> [Information provided]
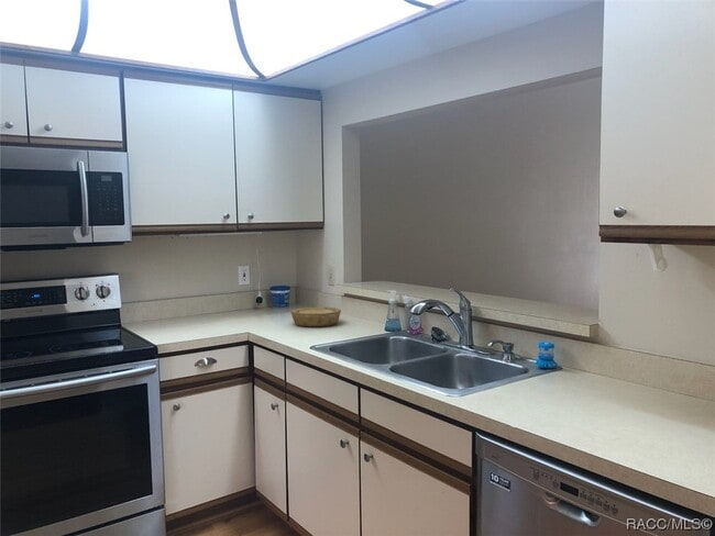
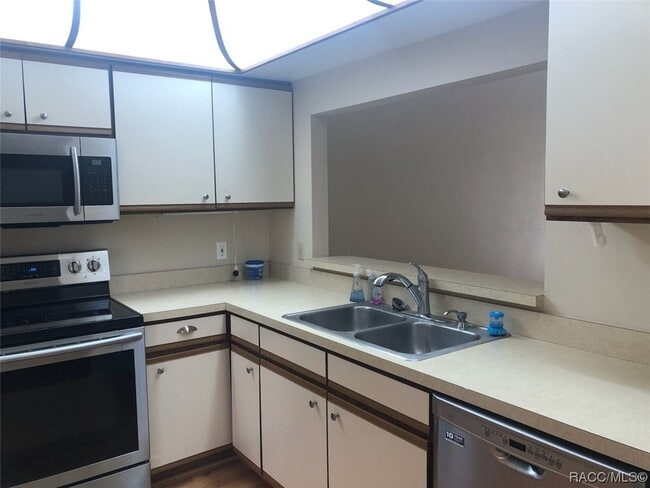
- bowl [289,306,342,327]
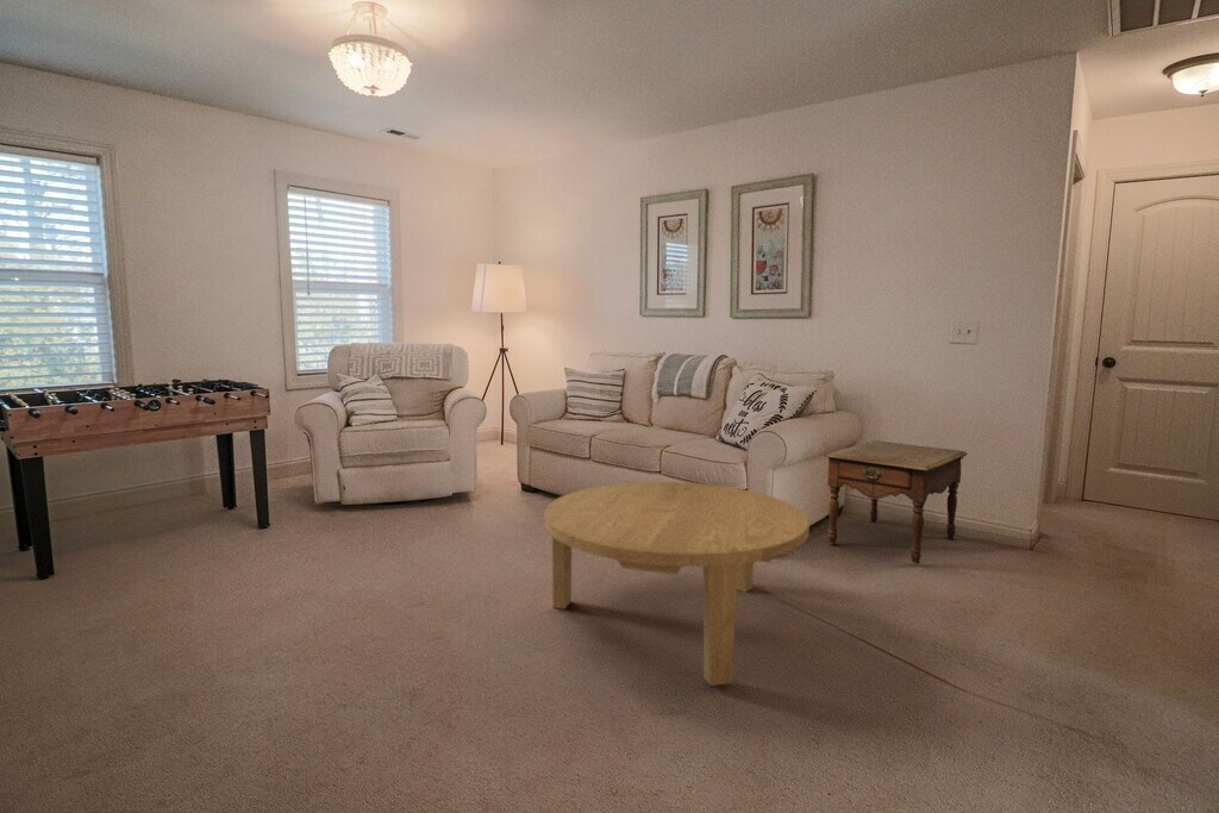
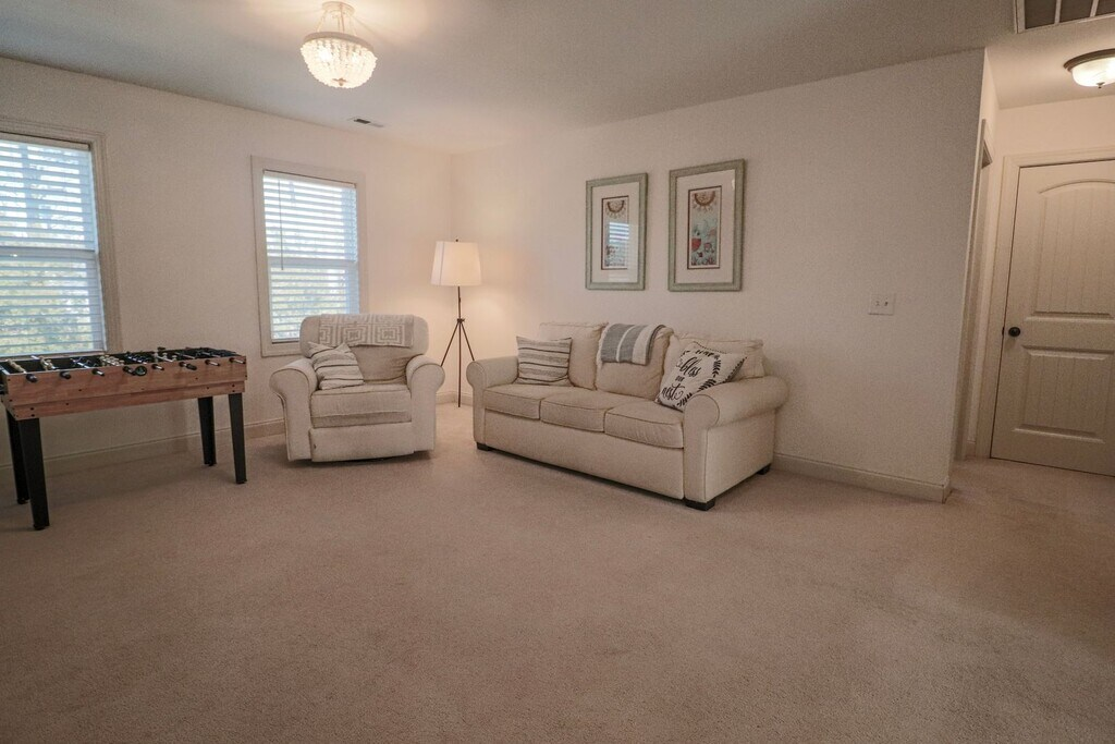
- side table [823,439,968,565]
- coffee table [544,481,811,687]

> [Task description] In copying the material, drop all pictures and keep everything else identical.

> [Task response]
- bowl [289,306,342,327]
- side table [823,439,968,565]
- coffee table [544,481,811,687]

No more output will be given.